By Joe Starkey
Thursday, April 23, 2015, 10:48 p.m.
Philip G. Pavely | Trib Total Media
Penguins players Marc-Andre Fleury (from left), Paul Martin, and Ben Lovejoy are all tangled up with each other against the Rangers during Game 4 in the first round of the Stanley Cup Playoffs at the Consol Energy Center Wednesday, April 22, 2015. The Rangers won 2-1 to gain a 3-1 advantage.
The Penguins are a loss away from a sixth consecutive early postseason exit. How did they find themselves in such a deep hole a mere week into the playoffs?
The top five reasons, in order:
1. INJURIES
Doesn't make for incendiary sports talk. It's just true. And it's amazing to watch otherwise rational human beings demand the beheadings of everyone in charge when the clear and simple truth is that the Penguins are ravaged beyond recognition.
That doesn't excuse other pertinent issues. But to willfully ignore injuries as the primary one is insane.
Humor me here. Put down the pitchfork, take a deep breath and at least appraise the injury situation for what it is. Just for a moment.
The Penguins are missing a productive, lightning-fast, top-line team leader in Pascal Dupuis. That alone rips a giant hole in the roster. But that's only the beginning. They also are without a game-changing, Norris Trophy-caliber defenseman in Kris Letang. A guy who'd be playing HALF THE GAME if he were in the lineup.
Oh, and they are sans a rising star in Olli Maatta and a solid top-4 D-man in Christian Ehrhoff. I keep hearing Ehrhoff was an unnecessary signing. He sure looked necessary when he was averaging 21 minutes with a plus-15 rating through three months. Before a brain injury ruined his season.
How many teams overcome that kind of roster devastation?
The truth can be terribly inconvenient, I know, especially when an angry mob is forming at the center of town. But that doesn't make it any less true.
2. TWO-STAR MODEL CRACKS AGAIN
Last year, it was Geno up and Sid down. This year, it's the opposite. No other team in this salary-cap era pays its top two players as much. That makes filling adequately around them a near-impossible task. It means the two must be dominant if the Penguins are to have any chance of a lengthy postseason run.
Crosby has been very good in this series. Malkin has been invisible. If his back is as bad as some believe, it seems curious that he has continued to practice regularly. And maybe it's unfair to compare anyone to Mario Lemieux, but even on nights when Lemieux's back was so bad he needed help lacing his skates, he found ways to make key plays.
On the other hand, if Malkin really is that banged up, add him as another crucial piece of testimony to Category 1 above.
3. GM MALFUNCTION
I defended Jim Rutherford regularly through the season but also said he could only fairly be judged on how his acquisitions performed in the playoffs.
Some have looked good (Patric Hornqvist, Max Lapierre), others awful (David Perron and Daniel Winnik, a human clinic on how to get scored against at even strength).
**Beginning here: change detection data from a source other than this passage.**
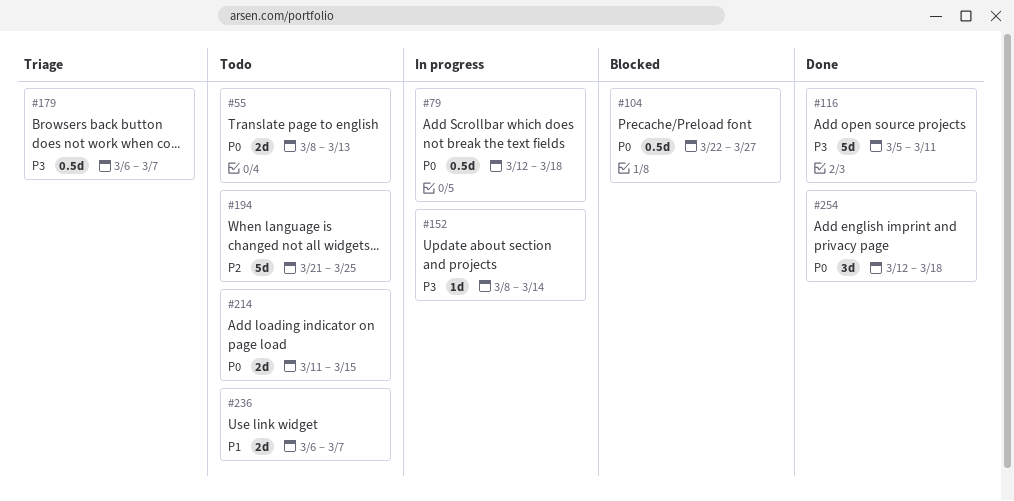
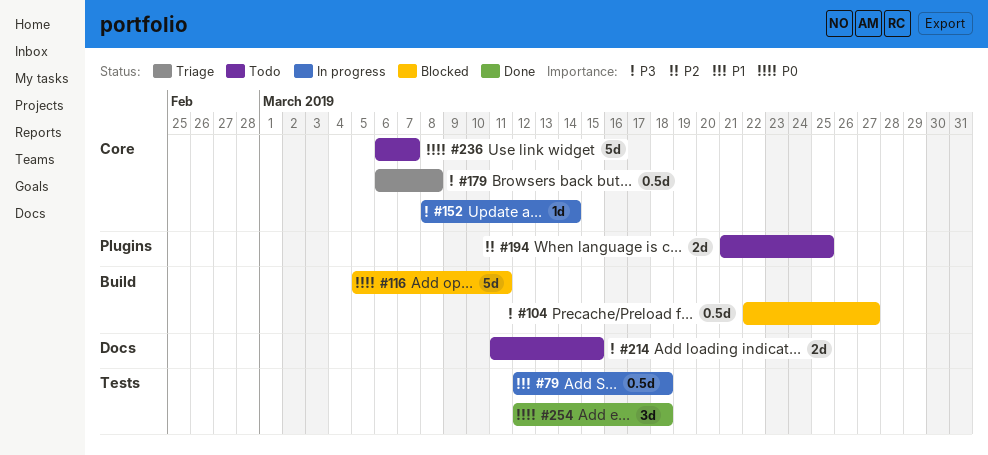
#55: present -> none
#79, priority: P0 -> P1
#104, priority: P0 -> P3
#116, status: Done -> Blocked
#116, priority: P3 -> P0
#179, due: Mar 7 -> Mar 8
#194, estimate: 5d -> 2d
#214, priority: P0 -> P3
#236, priority: P1 -> P0
#236, estimate: 2d -> 5d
The rest of the bag is mixed.
Where I once would have given Rutherford an ‘A' for his work, I'd now give him a ‘C.' I was dead wrong on the Ben Lovejoy-Simon Despres trade. It looks hideous. Ian Cole for Robert Bortuzzo on the other hand ...
Rutherford also lost his bet that yet another injury outbreak wouldn't leave him short-handed toward the end of the season. It did. He refused to own it.
Would the mistakes be enough to fire him? Not for me, because, again, Rutherford doesn't have anything resembling the team he was supposed to have.
4. RAY SHERO'S DRAFTS
I applauded Shero's ownership-mandated, win-now approach, and he did draft some talented young defensemen. But somehow, some way, somewhere, in eight years, you have to come up with a forward or three who can help.
5. GARAGE LEAGUE
A team such as the Penguins, topped with rare skill, is hurt more than others by the return of maim-and-mug hockey.
This team still has a chance, mind you. It could still make its GM look good.
But if I'm a betting man, I'm betting the only Penguins-related noise we hear this weekend is the vroom-vroom-vroom of golf carts.